### [Text for analysis]
______

The pathophysiology of central nervous system dysfunction in patients with DM is not completely understood, but it certainly has a multifactorial etiology. Probably vascular and metabolic factors are involved similarly to what happens in diabetic peripheral neuropathy, in which the ischemia and reduced protein synthesis cause the loss of nerve fibers. In support of a common pathogenetic hypothesis between peripheral and central neuropathy, some authors argue that subjects with peripheral damage have abnormalities of the VEPs higher than those without signs of peripheral nerve involvement [52]. It also seems that such damage is related to duration of disease rather than glycemic control [55].

What appears quite clear is that the damage to central neurons is very early compared to the retinal one [56, 57].

Recently more complex methods such as multifocal VEP (mfVEP) have also been used to try to correlate the alteration of evoked potentials with specific retinal areas. Wolff et al. [58] found significant mfVEP implicit time (IT) differences between controls and all patients with diabetes, controls, and diabetics without retinopathy and between controls and diabetics with retinopathy. In the retinopathy group, ITs from zones with retinopathy were significantly longer than ITs from zones without retinopathy. The mfERG IT was more frequently abnormal than mfVEP IT. Considering those findings, it would be recommended to assist VEPs with flash and pattern electroretinogram (PERG) in order to confirm the existence of an involvement of the outer retina and therefore exclude a direct involvement of the inner retina and/or of the visual pathway.

______

### [Listed records]
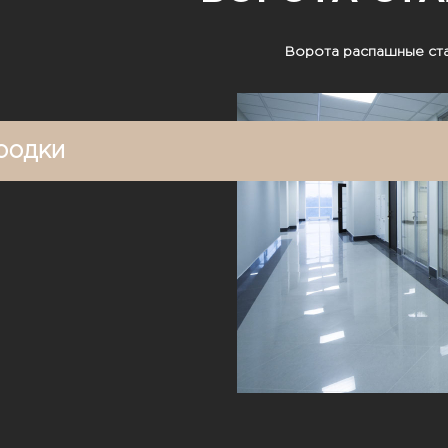
Ворота распашные ст
родки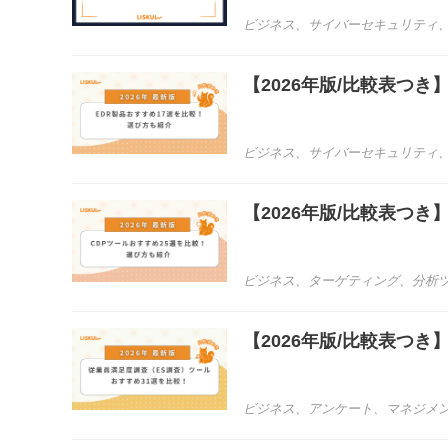
ビジネス
、
サイバーセキュリティ
【2026年版/比較表つ
ビジネス
、
サイバーセキュリティ
【2026年版/比較表つ
ビジネス
、
ターゲティング
、
分析
【2026年版/比較表つ
ビジネス
、
アンケート
、
マネジメ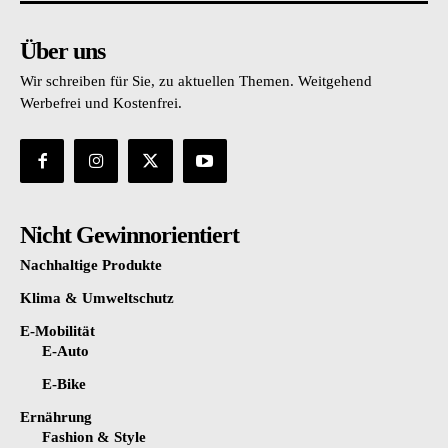
Über uns
Wir schreiben für Sie, zu aktuellen Themen. Weitgehend
Werbefrei und Kostenfrei.
Nicht Gewinnorientiert
Nachhaltige Produkte
Klima & Umweltschutz
E-Mobilität
E-Auto
E-Bike
Ernährung
Fashion & Style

______

### [Aim of the exercise]
Translate this sentence from the text on central nervous system dysfunction in diabetes into Spanish: "In the retinopathy group, ITs from zones with retinopathy were significantly longer than ITs from zones without retinopathy."

### [Output of the task]
En el grupo con retinopatía, los IT de las zonas con retinopatía fueron significativamente más largos que los IT de las zonas sin retinopatía.